Single by John Mayer

from the album Continuum
- Released: July 4, 2007
- Genre: Blues rock; alternative rock;
- Length: 4:05
- Label: Aware
- Songwriter: John Mayer
- Producers: John Mayer; Steve Jordan; Sculpture Music Group;

John Mayer singles chronology
| "Gravity" (2006) | "Dreaming with a Broken Heart" (2007) | "Say" (2007) |

= Dreaming with a Broken Heart =

"Dreaming with a Broken Heart" is a song by John Mayer from his 2006 album Continuum. It was released to US radio and as a digital download single in July 2007.

The single entered the US Billboard Hot 100 chart at its peak position of number 99. It also peaked on the Adult Top 40 at number 8, making it Mayer's eighth single to enter the top 10 on Billboards Adult Top 40 chart.

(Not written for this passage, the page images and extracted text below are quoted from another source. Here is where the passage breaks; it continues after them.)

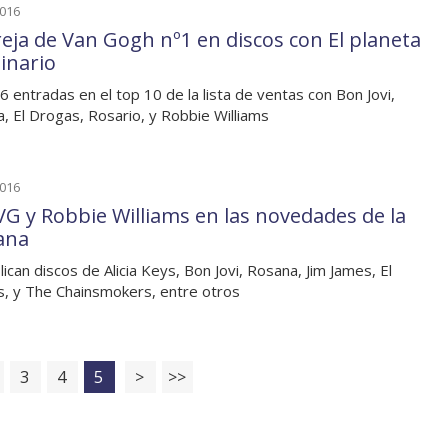
2016
reja de Van Gogh nº1 en discos con El planeta
inario
6 entradas en el top 10 de la lista de ventas con Bon Jovi,
, El Drogas, Rosario, y Robbie Williams
2016
G y Robbie Williams en las novedades de la
ana
lican discos de Alicia Keys, Bon Jovi, Rosana, Jim James, El
, y The Chainsmokers, entre otros
3
4
5
>
>>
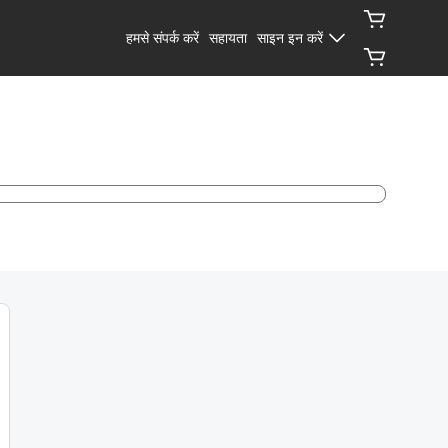
हमसे संपर्क करें
सहायता
साइन इन करें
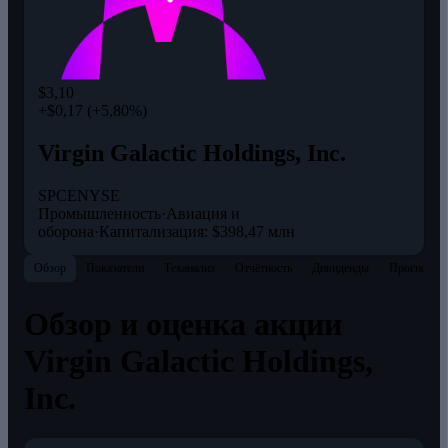
$3,10
+$0,17 (+5,80%)
Virgin Galactic Holdings, Inc.
SPCE
NYSE
Промышленность
·
Авиация и
оборона
·
Капитализация: $398,47 млн
Обзор
Показатели
Теханализ
Отчётность
Дивиденды
Прогнозы
Обзор и оценка акции
Virgin Galactic Holdings,
Inc.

Billboard called the song "Another bull's-eye from that rare singer/songwriter who has proved to be a cinch for success."

In October 2007, the song was featured prominently in "The Trey Wiggs Taps Back Episode", a second-season episode of the CW/BET comedy-drama television series The Game.

Mia Michaels choreographed a contemporary routine with Twitch and Kherington to this song in the fourth season of So You Think You Can Dance. Penn Masala covered this song in their seventh album, Panoramic.

==Personnel==
- John Mayer – vocals, guitar, producer
- Steve Jordan – drums, percussion, producer
- Pino Palladino – bass
- Ricky Peterson – piano
- Chad Franscoviak – engineer
- Michael Brauer – mixing
- Will Hensley – mix assistant

==Cover versions==

Daniel Evans, a finalist on The X Factor (UK) covered this on his YouTube channel in June 2013 and was subsequently featured on his 2013 EP, "Reflections".

==Charts==

===Weekly charts===

| Chart (2007) | Peak position |
|---|---|
| Canada Hot 100 (Billboard) | 69 |
| Netherlands (Single Top 100) | 96 |
| US Billboard Hot 100 | 99 |
| US Adult Contemporary (Billboard) | 13 |
| US Adult Pop Airplay (Billboard) | 8 |

===Year-end charts===

| Chart (2007) | Position |
|---|---|
| US Adult Top 40 (Billboard) | 33 |
| Chart (2008) | Position |
| US Adult Contemporary (Billboard) | 39 |

==Certifications==

| Region | Certification | Certified units/sales |
| United States (RIAA) | Platinum | 1,000,000^{‡} |
^{‡} Sales+streaming figures based on certification alone.